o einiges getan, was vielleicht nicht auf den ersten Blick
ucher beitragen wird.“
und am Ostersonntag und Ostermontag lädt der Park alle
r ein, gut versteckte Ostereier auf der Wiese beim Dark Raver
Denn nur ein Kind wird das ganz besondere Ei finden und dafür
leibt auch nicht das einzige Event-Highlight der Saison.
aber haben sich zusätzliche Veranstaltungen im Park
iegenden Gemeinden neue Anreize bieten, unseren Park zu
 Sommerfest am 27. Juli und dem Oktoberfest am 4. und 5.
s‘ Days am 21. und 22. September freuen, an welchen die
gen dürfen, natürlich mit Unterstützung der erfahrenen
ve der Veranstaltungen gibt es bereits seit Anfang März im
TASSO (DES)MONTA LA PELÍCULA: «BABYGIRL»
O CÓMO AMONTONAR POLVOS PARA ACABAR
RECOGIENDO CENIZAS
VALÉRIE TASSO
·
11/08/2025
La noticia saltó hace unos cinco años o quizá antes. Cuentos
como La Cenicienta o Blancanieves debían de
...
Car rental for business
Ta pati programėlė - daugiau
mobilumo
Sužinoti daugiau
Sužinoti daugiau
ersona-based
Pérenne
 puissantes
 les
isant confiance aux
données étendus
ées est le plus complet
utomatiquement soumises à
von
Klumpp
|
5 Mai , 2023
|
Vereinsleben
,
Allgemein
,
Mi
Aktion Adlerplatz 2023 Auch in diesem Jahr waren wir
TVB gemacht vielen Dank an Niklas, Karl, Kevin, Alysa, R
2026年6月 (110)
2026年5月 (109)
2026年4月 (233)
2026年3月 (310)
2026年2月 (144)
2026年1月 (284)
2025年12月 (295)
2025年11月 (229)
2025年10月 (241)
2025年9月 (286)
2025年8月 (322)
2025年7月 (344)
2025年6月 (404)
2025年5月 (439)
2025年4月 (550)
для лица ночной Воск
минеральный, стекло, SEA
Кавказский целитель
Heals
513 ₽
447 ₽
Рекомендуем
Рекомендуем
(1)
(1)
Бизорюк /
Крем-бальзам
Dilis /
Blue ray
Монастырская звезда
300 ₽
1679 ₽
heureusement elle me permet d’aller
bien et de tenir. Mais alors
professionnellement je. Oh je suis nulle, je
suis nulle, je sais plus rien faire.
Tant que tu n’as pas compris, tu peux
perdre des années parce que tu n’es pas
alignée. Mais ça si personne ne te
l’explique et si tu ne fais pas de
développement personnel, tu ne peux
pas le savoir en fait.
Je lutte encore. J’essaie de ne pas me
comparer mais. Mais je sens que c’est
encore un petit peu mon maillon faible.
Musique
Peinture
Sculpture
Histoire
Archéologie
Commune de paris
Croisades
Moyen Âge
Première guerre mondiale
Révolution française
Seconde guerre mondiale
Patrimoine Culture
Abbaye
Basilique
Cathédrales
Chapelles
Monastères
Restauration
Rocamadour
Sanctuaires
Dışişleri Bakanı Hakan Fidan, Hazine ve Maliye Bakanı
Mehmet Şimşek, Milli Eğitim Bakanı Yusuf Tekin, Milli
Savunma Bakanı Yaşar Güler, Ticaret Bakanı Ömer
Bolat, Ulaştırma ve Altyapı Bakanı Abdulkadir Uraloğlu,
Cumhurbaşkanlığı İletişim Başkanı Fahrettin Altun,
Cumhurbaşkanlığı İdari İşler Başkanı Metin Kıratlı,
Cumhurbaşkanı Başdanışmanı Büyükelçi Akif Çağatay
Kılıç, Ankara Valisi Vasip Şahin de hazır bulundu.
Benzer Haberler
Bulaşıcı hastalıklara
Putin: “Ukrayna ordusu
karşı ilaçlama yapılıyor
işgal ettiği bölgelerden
★ ★ ★
In how many lines above does the word "encore" appear? Answer with only the number.

2